-------- Data for analysis --------

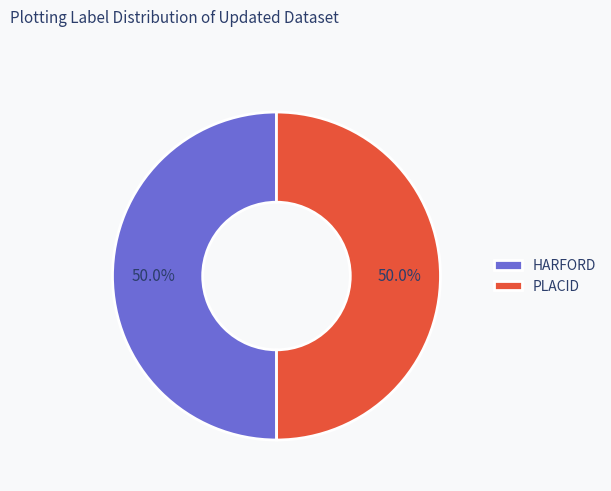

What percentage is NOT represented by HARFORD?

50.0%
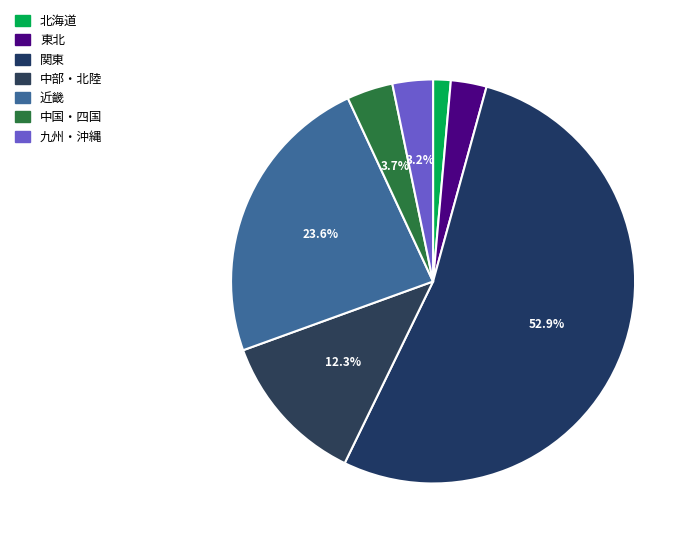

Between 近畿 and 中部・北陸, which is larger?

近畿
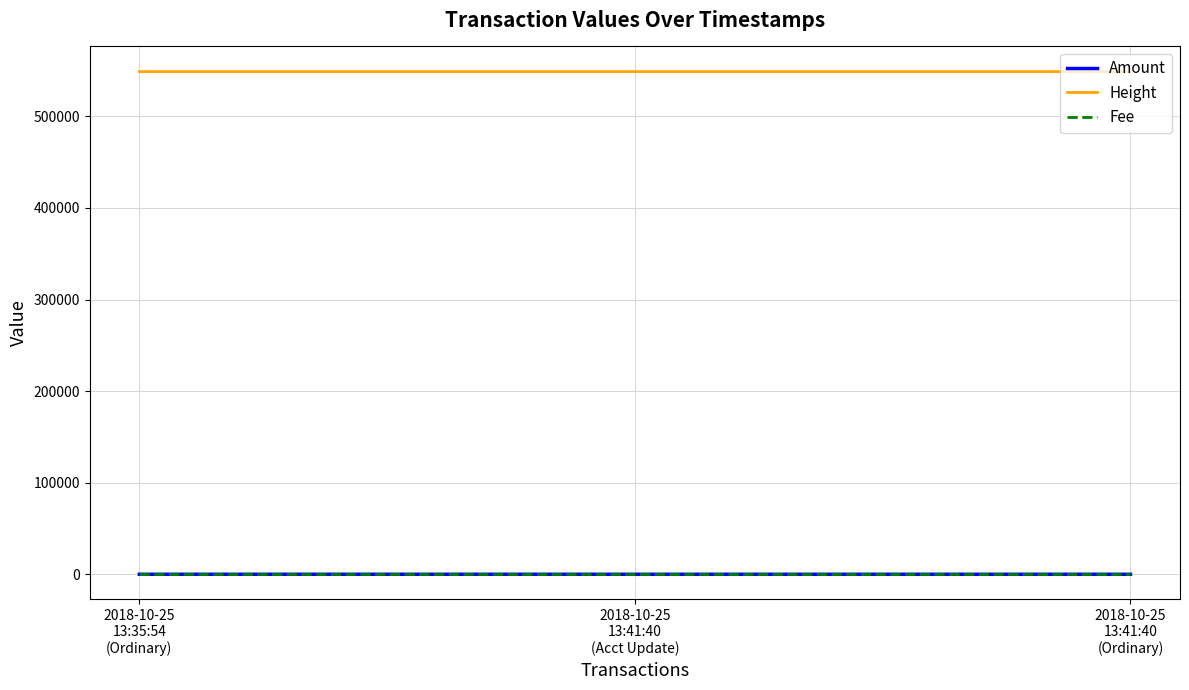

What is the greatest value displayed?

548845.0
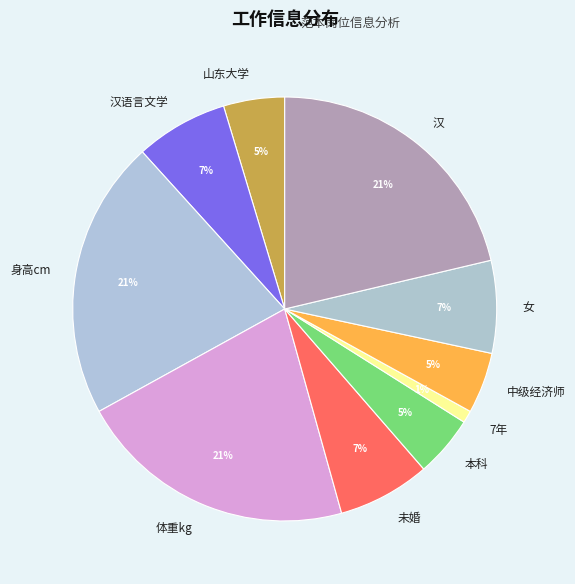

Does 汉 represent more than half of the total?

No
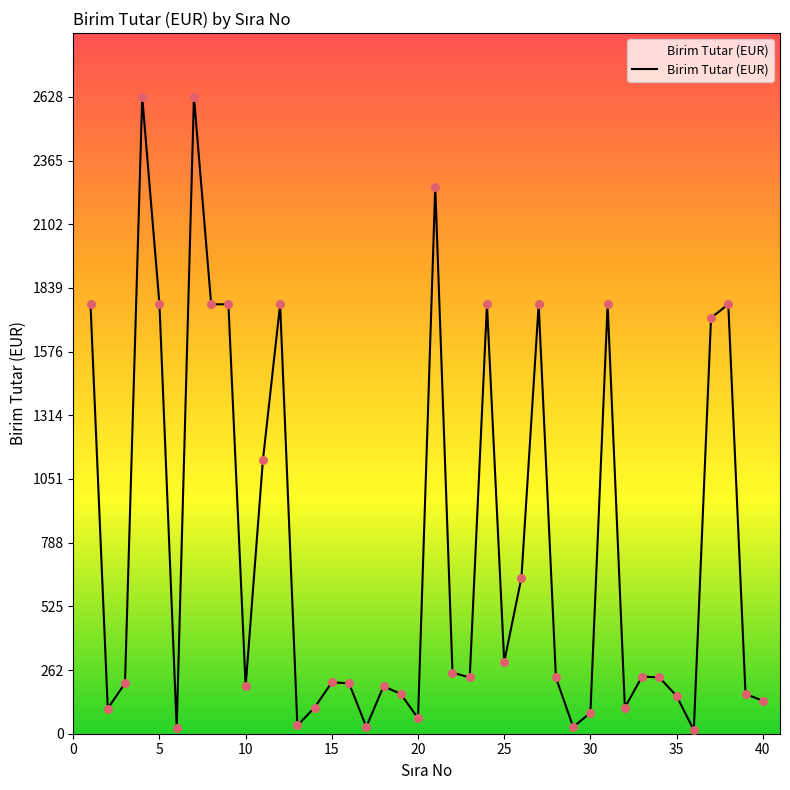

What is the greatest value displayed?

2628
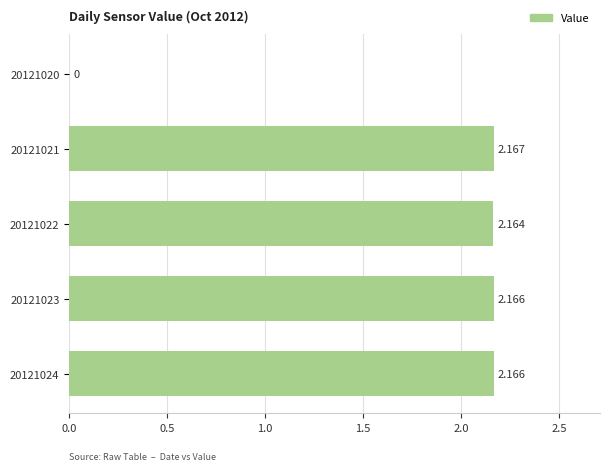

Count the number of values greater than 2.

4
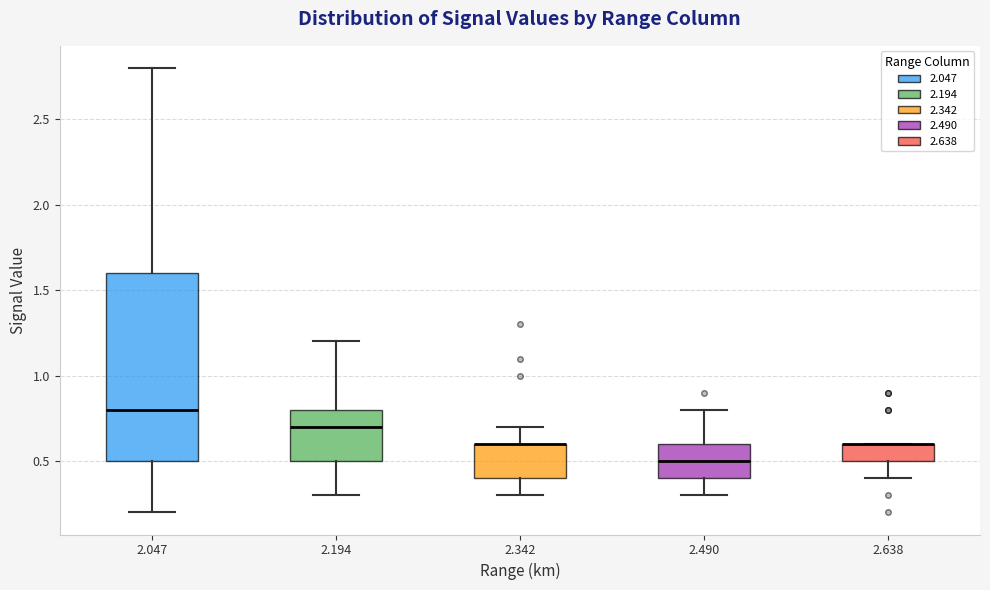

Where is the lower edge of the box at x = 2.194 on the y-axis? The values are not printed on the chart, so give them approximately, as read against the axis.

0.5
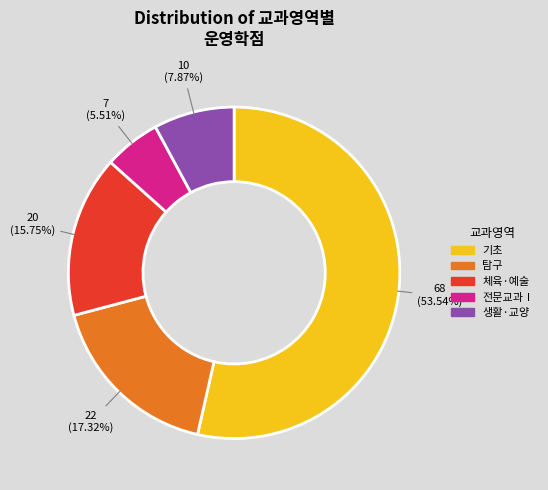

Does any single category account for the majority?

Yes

--------
-------- Data for analysis --------

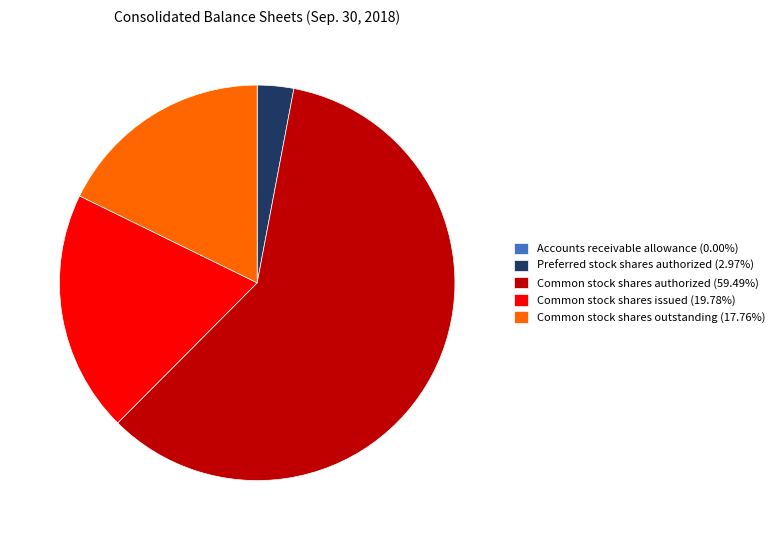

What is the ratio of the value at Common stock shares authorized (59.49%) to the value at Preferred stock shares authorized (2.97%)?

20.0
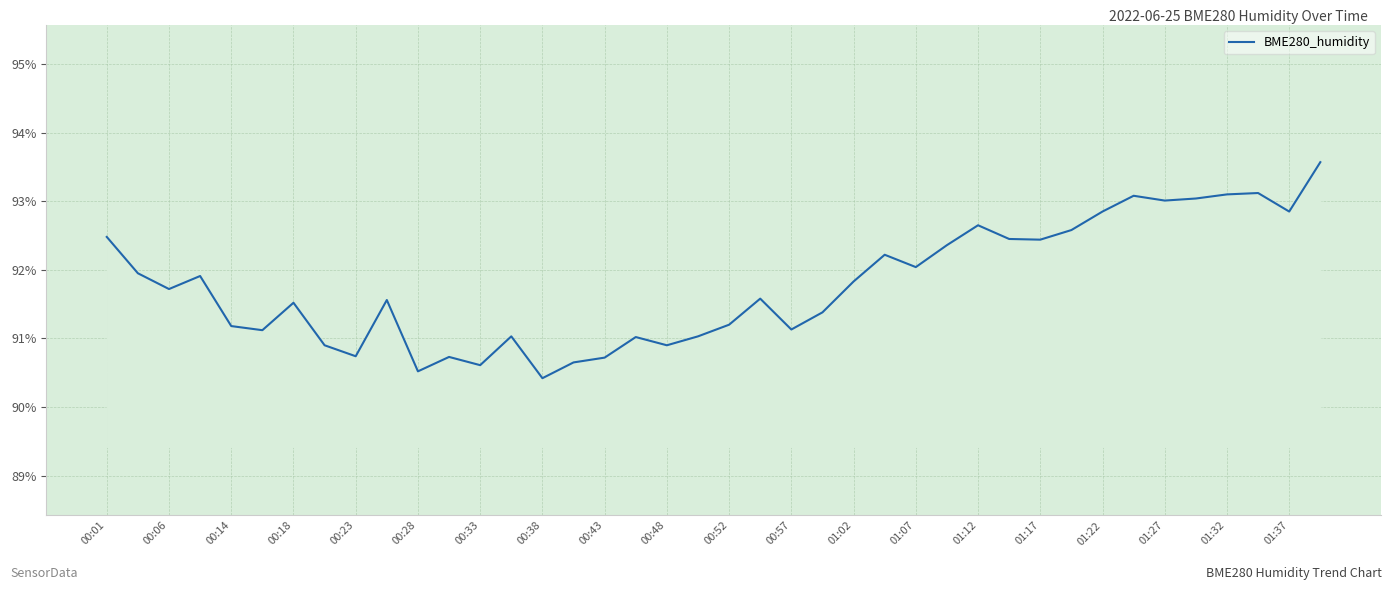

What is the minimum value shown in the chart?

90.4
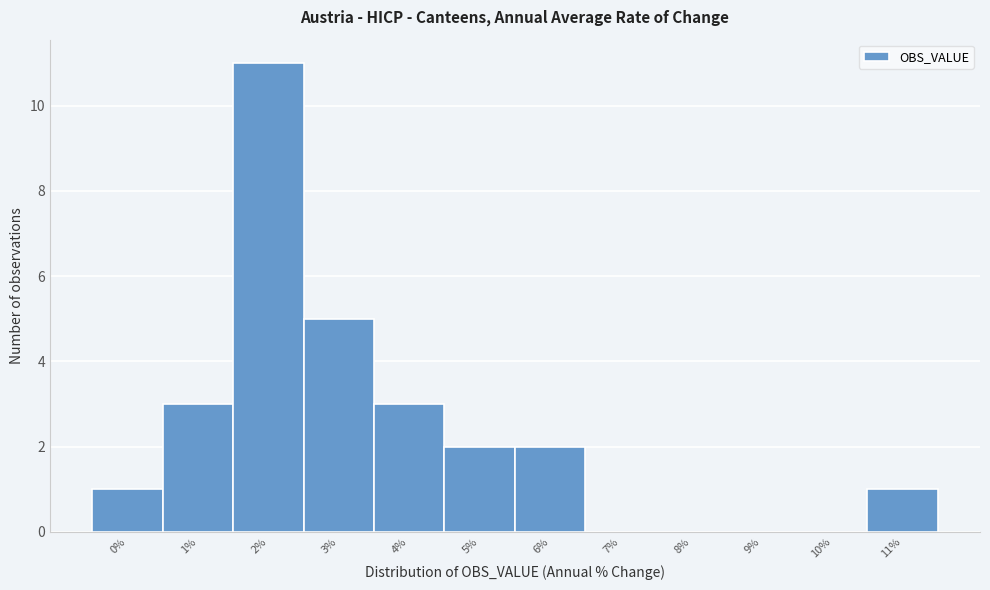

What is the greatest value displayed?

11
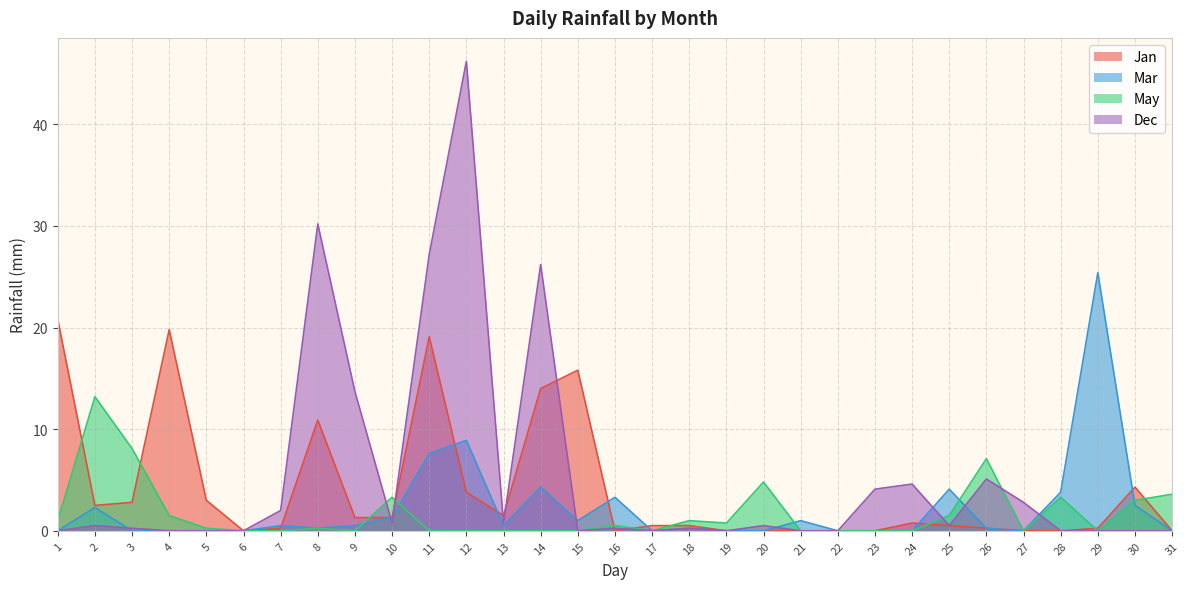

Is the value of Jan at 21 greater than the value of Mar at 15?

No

--------

## Exercise details:
Rewrite the listing from the line containing "Does 汉 represent more than half of the total?" down to the line containing "Does any single", with "lower edge" replaced by "bottom edge" and nothing else changed. Leave the pictures out.

## Task result:
Does 汉 represent more than half of the total?

No

What is the greatest value displayed?

2628

Count the number of values greater than 2.

4

Where is the bottom edge of the box at x = 2.194 on the y-axis? The values are not printed on the chart, so give them approximately, as read against the axis.

0.5

Does any single category account for the majority?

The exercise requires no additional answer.